If anyone else uses the Federated Search API I’d love to hear how you’re going about this or if you have a recommended crawler/bot.

Cheers

Mark

We’ve been using it since it was in beta 4 years ago and it’s one of my favorite things about Gainsight CC, and it’s even better with the new search improvements. 

However, with the latest enhancements (relevance based rankings), you do very much want to prioritize getting the full content in the content payload.

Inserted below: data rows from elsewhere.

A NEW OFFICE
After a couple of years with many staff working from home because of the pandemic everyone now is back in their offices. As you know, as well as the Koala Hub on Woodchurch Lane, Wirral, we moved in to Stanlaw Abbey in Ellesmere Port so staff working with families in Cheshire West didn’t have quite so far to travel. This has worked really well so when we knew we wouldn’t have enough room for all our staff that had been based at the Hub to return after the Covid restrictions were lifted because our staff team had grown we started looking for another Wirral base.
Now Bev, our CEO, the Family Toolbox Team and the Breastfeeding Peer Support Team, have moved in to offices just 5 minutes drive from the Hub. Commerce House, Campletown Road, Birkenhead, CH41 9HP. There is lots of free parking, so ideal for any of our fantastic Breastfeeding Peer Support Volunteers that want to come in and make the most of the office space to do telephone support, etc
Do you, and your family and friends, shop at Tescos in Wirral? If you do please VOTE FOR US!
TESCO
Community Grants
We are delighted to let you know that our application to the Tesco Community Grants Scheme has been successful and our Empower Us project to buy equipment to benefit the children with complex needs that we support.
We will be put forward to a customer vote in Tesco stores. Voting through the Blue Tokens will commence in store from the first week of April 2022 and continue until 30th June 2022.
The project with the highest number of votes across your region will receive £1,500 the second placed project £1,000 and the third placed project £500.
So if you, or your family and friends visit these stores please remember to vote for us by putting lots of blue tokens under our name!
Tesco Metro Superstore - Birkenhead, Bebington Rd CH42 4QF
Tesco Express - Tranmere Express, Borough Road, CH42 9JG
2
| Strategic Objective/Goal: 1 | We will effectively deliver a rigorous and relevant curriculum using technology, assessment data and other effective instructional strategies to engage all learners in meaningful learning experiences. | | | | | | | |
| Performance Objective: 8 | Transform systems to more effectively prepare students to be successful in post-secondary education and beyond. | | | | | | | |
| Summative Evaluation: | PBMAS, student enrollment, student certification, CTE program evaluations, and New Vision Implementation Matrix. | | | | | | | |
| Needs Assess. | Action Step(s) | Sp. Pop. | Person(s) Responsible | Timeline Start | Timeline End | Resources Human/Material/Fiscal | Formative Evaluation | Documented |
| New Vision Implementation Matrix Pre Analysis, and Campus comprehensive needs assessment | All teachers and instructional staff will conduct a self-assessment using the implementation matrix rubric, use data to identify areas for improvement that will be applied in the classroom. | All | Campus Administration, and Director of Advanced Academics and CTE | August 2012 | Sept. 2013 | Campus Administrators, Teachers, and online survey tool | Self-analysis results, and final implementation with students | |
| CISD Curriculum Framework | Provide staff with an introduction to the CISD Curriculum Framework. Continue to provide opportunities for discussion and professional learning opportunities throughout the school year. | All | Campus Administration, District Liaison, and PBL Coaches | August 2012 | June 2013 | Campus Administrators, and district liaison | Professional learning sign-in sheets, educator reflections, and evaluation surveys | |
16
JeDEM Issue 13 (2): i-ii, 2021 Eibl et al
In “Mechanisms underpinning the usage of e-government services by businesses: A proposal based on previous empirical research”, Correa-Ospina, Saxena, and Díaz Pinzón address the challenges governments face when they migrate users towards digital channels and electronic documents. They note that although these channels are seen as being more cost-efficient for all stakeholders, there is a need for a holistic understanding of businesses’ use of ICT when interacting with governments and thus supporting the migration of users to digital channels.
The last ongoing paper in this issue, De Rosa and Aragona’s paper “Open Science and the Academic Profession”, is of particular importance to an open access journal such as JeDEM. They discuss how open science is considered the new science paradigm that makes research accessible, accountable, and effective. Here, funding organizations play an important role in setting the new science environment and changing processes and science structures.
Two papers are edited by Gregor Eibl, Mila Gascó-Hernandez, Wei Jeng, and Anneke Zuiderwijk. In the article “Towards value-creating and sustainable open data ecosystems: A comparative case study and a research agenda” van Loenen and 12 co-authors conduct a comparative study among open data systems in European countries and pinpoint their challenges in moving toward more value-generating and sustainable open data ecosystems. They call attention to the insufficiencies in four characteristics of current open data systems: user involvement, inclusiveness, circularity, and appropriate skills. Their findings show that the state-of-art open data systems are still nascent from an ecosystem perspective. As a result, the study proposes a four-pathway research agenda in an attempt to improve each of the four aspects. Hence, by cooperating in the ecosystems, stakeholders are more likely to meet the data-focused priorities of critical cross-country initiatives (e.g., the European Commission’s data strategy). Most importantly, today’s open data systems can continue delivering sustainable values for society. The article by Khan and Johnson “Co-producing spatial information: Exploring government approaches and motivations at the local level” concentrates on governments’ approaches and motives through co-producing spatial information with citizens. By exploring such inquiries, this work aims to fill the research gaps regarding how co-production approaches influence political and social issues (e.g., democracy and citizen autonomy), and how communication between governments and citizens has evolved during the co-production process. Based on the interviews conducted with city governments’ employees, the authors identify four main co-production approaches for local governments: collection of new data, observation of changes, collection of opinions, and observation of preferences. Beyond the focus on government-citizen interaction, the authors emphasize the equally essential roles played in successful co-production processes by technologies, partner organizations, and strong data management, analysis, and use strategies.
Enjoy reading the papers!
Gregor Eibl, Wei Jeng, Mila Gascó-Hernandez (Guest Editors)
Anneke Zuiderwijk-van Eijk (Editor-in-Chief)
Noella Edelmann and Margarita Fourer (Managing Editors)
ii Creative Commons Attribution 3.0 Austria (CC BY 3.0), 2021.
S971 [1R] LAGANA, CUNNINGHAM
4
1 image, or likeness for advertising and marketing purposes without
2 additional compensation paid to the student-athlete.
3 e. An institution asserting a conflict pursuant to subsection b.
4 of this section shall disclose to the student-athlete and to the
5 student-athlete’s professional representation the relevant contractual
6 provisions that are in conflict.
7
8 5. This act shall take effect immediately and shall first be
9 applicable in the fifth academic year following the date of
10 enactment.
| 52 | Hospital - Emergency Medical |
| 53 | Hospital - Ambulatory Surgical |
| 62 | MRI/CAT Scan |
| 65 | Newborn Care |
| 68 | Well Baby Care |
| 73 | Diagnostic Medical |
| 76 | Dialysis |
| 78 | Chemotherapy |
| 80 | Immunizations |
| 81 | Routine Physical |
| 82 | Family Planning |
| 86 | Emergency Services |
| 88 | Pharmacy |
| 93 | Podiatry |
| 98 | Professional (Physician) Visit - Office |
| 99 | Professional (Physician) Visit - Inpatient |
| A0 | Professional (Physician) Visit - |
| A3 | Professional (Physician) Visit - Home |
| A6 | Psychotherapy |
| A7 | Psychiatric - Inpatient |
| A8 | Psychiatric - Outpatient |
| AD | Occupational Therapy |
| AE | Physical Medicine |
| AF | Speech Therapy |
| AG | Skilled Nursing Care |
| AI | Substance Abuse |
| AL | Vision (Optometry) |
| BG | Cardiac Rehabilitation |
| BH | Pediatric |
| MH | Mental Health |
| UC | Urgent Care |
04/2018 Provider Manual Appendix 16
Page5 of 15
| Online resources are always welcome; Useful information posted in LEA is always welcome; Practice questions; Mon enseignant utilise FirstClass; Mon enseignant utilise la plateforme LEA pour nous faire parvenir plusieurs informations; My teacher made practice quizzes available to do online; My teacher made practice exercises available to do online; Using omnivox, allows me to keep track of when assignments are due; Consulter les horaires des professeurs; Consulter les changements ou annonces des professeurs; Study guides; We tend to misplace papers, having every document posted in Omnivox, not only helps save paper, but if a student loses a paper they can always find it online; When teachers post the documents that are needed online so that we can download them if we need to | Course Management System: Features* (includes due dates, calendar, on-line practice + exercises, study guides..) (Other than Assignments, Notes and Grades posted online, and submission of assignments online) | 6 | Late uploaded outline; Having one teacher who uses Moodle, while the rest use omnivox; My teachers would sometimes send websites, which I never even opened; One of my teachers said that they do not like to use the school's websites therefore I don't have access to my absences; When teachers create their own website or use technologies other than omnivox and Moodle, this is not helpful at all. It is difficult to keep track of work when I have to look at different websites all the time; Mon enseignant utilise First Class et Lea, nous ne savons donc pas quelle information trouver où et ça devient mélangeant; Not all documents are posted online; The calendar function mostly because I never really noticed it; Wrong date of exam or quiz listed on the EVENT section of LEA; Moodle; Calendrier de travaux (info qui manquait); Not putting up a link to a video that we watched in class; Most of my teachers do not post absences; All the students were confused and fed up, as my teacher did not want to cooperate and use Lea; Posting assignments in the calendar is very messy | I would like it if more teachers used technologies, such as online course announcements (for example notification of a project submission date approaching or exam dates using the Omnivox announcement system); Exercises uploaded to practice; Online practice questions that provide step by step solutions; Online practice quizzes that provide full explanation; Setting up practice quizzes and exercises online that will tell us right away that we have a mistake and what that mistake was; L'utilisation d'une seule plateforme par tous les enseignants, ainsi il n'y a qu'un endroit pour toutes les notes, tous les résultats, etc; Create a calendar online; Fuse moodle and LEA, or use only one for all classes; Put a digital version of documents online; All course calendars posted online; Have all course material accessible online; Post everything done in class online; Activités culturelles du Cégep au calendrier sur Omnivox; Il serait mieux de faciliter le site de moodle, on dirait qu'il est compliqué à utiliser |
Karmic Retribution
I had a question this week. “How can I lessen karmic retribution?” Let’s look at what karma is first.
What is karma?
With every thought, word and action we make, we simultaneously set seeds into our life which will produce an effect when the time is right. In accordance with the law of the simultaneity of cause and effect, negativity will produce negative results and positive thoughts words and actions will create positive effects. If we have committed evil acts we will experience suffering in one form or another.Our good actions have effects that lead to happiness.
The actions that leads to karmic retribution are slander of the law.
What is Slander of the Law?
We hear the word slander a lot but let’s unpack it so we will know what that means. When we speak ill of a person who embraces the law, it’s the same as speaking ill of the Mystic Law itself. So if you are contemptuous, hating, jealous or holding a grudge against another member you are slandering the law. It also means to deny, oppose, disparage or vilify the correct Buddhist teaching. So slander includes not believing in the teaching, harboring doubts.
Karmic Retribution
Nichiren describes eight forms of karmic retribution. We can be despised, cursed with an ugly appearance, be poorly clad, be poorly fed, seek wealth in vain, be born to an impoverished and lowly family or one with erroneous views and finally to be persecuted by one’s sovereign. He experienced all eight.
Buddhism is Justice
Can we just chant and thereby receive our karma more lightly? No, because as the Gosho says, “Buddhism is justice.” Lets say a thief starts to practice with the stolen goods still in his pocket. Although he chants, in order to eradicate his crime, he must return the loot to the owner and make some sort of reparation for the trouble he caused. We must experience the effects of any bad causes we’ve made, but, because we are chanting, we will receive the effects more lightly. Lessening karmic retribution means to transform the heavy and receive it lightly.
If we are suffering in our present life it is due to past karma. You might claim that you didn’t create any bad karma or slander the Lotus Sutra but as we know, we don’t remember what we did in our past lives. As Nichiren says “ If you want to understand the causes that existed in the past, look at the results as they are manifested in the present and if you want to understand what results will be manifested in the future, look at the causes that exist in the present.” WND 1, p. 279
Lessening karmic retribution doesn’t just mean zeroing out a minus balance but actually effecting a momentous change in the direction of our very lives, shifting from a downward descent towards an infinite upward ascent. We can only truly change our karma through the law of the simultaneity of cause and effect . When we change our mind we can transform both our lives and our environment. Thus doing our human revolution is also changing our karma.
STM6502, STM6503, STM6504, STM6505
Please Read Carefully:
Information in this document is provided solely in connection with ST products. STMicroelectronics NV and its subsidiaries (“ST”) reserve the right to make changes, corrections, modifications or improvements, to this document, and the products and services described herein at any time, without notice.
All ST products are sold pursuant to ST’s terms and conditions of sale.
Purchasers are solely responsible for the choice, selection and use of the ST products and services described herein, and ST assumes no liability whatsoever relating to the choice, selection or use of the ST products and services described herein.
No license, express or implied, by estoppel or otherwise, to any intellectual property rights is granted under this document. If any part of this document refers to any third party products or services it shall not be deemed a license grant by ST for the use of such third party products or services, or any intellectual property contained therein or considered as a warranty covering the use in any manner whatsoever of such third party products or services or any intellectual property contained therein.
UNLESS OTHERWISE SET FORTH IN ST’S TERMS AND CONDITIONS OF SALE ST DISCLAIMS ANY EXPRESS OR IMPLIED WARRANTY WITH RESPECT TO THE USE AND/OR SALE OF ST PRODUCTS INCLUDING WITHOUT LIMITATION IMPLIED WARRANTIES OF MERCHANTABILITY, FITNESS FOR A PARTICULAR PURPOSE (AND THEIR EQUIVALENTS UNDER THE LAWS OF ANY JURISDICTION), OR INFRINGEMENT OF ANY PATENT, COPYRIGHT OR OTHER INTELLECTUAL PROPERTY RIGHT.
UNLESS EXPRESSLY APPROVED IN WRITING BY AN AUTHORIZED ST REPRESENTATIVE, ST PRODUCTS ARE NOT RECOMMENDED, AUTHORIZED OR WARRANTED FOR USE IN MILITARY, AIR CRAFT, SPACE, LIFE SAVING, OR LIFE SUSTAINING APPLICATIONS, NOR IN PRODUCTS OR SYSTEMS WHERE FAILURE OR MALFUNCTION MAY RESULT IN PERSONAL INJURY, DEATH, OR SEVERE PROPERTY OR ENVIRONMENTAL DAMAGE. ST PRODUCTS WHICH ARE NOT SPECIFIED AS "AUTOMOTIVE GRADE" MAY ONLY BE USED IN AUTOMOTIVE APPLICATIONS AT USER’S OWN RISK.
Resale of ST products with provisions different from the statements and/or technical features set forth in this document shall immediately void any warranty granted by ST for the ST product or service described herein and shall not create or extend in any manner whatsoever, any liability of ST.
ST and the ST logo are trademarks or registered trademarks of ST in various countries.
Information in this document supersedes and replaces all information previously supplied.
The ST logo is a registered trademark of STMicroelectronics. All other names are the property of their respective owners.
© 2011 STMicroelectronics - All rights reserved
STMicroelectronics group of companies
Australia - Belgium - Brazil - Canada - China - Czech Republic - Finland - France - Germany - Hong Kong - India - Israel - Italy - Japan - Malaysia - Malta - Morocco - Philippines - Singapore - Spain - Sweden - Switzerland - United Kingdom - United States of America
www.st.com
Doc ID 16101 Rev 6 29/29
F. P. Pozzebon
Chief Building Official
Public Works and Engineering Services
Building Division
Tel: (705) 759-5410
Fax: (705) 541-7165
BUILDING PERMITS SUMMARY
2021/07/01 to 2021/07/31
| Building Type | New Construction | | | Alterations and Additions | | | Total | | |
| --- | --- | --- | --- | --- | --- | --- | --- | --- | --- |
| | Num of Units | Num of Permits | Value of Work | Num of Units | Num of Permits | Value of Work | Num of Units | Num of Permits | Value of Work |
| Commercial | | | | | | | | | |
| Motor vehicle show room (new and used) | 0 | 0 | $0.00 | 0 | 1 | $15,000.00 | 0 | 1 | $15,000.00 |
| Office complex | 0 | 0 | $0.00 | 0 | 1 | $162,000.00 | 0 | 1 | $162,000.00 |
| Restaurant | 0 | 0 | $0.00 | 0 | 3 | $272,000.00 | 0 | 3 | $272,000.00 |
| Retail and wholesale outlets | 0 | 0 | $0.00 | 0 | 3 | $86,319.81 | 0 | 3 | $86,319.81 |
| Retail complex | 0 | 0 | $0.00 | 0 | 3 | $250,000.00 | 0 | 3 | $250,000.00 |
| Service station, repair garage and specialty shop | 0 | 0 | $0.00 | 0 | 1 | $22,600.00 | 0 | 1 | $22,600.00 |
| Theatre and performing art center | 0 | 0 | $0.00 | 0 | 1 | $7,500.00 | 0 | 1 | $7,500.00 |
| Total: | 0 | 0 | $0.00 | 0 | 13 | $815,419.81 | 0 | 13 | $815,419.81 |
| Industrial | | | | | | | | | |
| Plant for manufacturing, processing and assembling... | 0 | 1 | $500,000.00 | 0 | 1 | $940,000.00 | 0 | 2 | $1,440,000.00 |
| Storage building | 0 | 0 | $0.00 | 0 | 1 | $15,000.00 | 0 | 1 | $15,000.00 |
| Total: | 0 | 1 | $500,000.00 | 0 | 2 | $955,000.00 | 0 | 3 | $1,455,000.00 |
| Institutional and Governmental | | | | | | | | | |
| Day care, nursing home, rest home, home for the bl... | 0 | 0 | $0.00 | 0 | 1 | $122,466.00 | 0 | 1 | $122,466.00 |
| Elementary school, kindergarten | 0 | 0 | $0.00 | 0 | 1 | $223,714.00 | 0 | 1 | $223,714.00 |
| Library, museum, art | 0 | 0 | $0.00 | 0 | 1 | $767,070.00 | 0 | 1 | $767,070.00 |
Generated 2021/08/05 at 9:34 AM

So it’s great you’re asking this question. (Previously we only cared about the ~400 character meta description, but the search algorithm does evaluate all of the content and you can send many thousands of characters via the API. Without all the content, your federated content is a major disadvantage in the relevancy score of the algorithm.)

I recently updated my automation (Zapier) to pull all the content from our documentation site. I’ll share it below, but I’ll note that in order to do this, you need a list of everything that you want to crawl (I’m not sure how to do that; I had the advantage of using the list of what we had previously indexed.) Google Gemini was my thought partner in helping figure out how to automate this with Zapier. 

  1. GET API call to pull in the content from the URL
    • Gemini helped me figure out how to do this, which is possible for publicly available web page
  2. Formatter step to convert to plain text (strip out html)
  3. A few steps to split out the header and footer content on each page, leaving only the relevant content
  4. An AI step to write a short summary (what shows in search) 
  5. A step to combine the AI summary with all of the content (with some spaces in between to ensure the full content doesn’t show as part of the summary)
    • I also have a step to repeat the title 10x in the content to try to juice those keywords in the relevancy score for searches releated to it.
  6. The actual API call to index the content for federated search

Sending the API call is quite tricky because the content is part of a key:value pair in the json payload of the API operation, so things like line breaks and certain characters can cause errors. ​​​​



Here’s some additional considerations: 

 


Hey ​@FMEEvangelist what are those other sources running on in terms of tools/tech?

We do it for our Sharepoint site, and the first step was to pull the data via the Sharepoint API and then structure it to send it to Gainsight via the Gainsight API. All of this is ran through loops using PowerAutomate.


Hey ​@FMEEvangelist what are those other sources running on in terms of tools/tech?

I wish it was all one platform, but it’s a bit of a mix. Knowledge base articles on Zendesk, training materials on Skilljar, and our documentation team uses Madcap I believe.

I use our own automation products (FME, like Power Automate, but a bit more visual) but it still gives me the heebie-jeebies to think about connecting up all these systems for what should be a small-scale project!

But their content is all delivered through various websites, which is why I figured a webcrawler might help. I just don’t have any experience of that 🤷


We’ve been using it since it was in beta 4 years ago and it’s one of my favorite things about Gainsight CC, and it’s even better with the new search improvements. 

Yes, it’s the new search improvements that make us want to integrate the full federated search. Currently we’re integrating Coveo, and it’s caused a few problems.

That’s very useful to know about the content. I wasn’t entirely sure how it all is meant to work under the covers, so knowing I need to get the full content in there is priceless.

I saw your previous post, and it was very insightful too. I figure I can scrape the content and do the automation/API part without much problem (we don’t use Zapier, but still), but it’s generating the list of items to include that has me stumped. 

I can only imagine what our documentation team would say if I asked them to fill in a Google sheet for each new or updated item! I might be able to get notifications from Github, but that isn’t a direction I want to take.

I don’t know why I didn’t ask an AI for suggestions! I will see what it can suggest.


@FMEEvangelist I think all these have their own API that you could use to pull content. The google sheet can be a first step for you to see how it works, but it can all be automated through your FME tool. You just need to ask for the API credentials :-)


Hi ​@FMEEvangelist 👋,

You probably already know but we do have out of the box integration for federated search for Zendesk and Skilljar:

 

So you’d only need to use our Federated Search API for your documentation in Madcap. Does Madcap have an API call where you can retrieve all of the documentation?